Dokuzuncu tekliniz olarak “Yirmi Sekiz”i yayınladınız. Teklinin oluşum süreci nasıl gelişti? Alfa Müzik Yapım ile yollarınız nasıl kesişti? Yirmi Sekiz ile ilgili nasıl geri dönüşler aldınız?
-Şu ana kadar geçen süreçte bestelerimi beatler üzerine yapıyordum. Aynı zamanda gitar öğrendiğim süreç. Yirmi Sekiz, gitarla bestelediğim ve tam anlamıyla kendimi özgür hissettiğim ilk şarkım. Alfa Müzik yapımcıları ile “Martı Sokak” şarkısında tanışmıştık. İlerleyen muhabbetimiz üzerine yeni tekliyi Alfa Müzik etiketiyle yayınladık. Yirmi Sekiz beni tanıyanları ağlatan bir şarkı oldu sanırım.
En son yine Alfa Müzik Yapım etiketiyle “Gözünü Kapattığında”yı yayınladınız. Teklinin oluşum süreci nasıl gelişti ve tekliniz hakkında nasıl geri dönüşler aldınız?
-Sözü, müziği ve düzenlemesi bana ait olan ve dinlenme kaygısıyla değil, yazmaya ihtiyacım olduğu için ürettiğim bir şarkı “Gözünü Kapattığında”… Kendime ait küçük bir kitlem olduğu için de geri dönüşler yüksek oranda iyi oluyor.
Genellikle düzenlemelerinizi ve prodüksiyonunuzu kendiniz üstleniyorsunuz. Bu durum size yapmak istedikleriniz anlamında özgür bir alan sağlıyor mu?
-Kafamdakileri tam anlamıyla oturtmak açısından her şeyimi kendim yapmam bana daha rahat bir çalışma alanı sunuyor. Tabii ki müzik bilgisine ve zevkine güvendiğim birkaç kişiden oluşum sürecinde fikirler alıyorum fakat en önemlisi iş bittiğinde benim içime sinmesi ve bunu tam anlamıyla yakalamaya başladım.
Kendi müziğinizi nasıl tanımlarsınız?
-Kişiler, zamanlar, mekanlar değişse de herkesin bir hikayesi var ve bu hikayelerde çok fazla ortak noktalar var. Ben de kendi hikayemi bazen laf cambazlıklarıyla, bazen en sade haliyle aktarmaya çalışıyorum. Müziğimi, alternatif ve rap karışımı prodüksiyonlar üzerine kurulu, en çok da liriğe önem verilen bir tarz olarak tanımlayabilirim.

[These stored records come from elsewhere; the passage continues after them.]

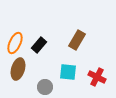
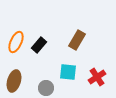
orange ellipse: moved 1 px right, 1 px up
brown ellipse: moved 4 px left, 12 px down
red cross: rotated 30 degrees clockwise
gray circle: moved 1 px right, 1 px down
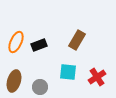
black rectangle: rotated 28 degrees clockwise
gray circle: moved 6 px left, 1 px up
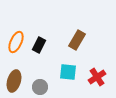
black rectangle: rotated 42 degrees counterclockwise
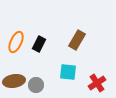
black rectangle: moved 1 px up
red cross: moved 6 px down
brown ellipse: rotated 65 degrees clockwise
gray circle: moved 4 px left, 2 px up
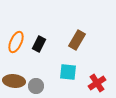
brown ellipse: rotated 15 degrees clockwise
gray circle: moved 1 px down
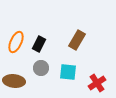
gray circle: moved 5 px right, 18 px up
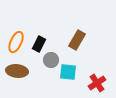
gray circle: moved 10 px right, 8 px up
brown ellipse: moved 3 px right, 10 px up
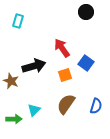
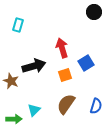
black circle: moved 8 px right
cyan rectangle: moved 4 px down
red arrow: rotated 18 degrees clockwise
blue square: rotated 21 degrees clockwise
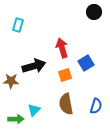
brown star: rotated 21 degrees counterclockwise
brown semicircle: rotated 45 degrees counterclockwise
green arrow: moved 2 px right
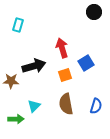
cyan triangle: moved 4 px up
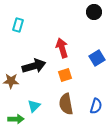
blue square: moved 11 px right, 5 px up
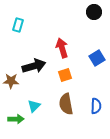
blue semicircle: rotated 14 degrees counterclockwise
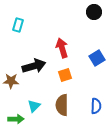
brown semicircle: moved 4 px left, 1 px down; rotated 10 degrees clockwise
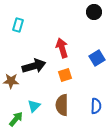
green arrow: rotated 49 degrees counterclockwise
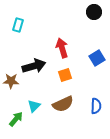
brown semicircle: moved 1 px right, 1 px up; rotated 115 degrees counterclockwise
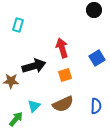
black circle: moved 2 px up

Gözünü Kapattığında’dan sonra yapmayı düşündüğünüz çalışmalar var mı?
-Tabii ki. Hala prodüksiyonlarını hazırlamadığım onlarca bestem var kenarda. Malum her şeyi kendiniz yapınca işler biraz daha yavaş ilerleyebiliyor. Fakat serüvenin başındayız diyebilirim.
Güneş Kerpiççi’ye bu güzel röportaj için teşekkür ediyorum. “Gözünü Kapattığında”yı tüm dijital platformlarda bulabilirsiniz.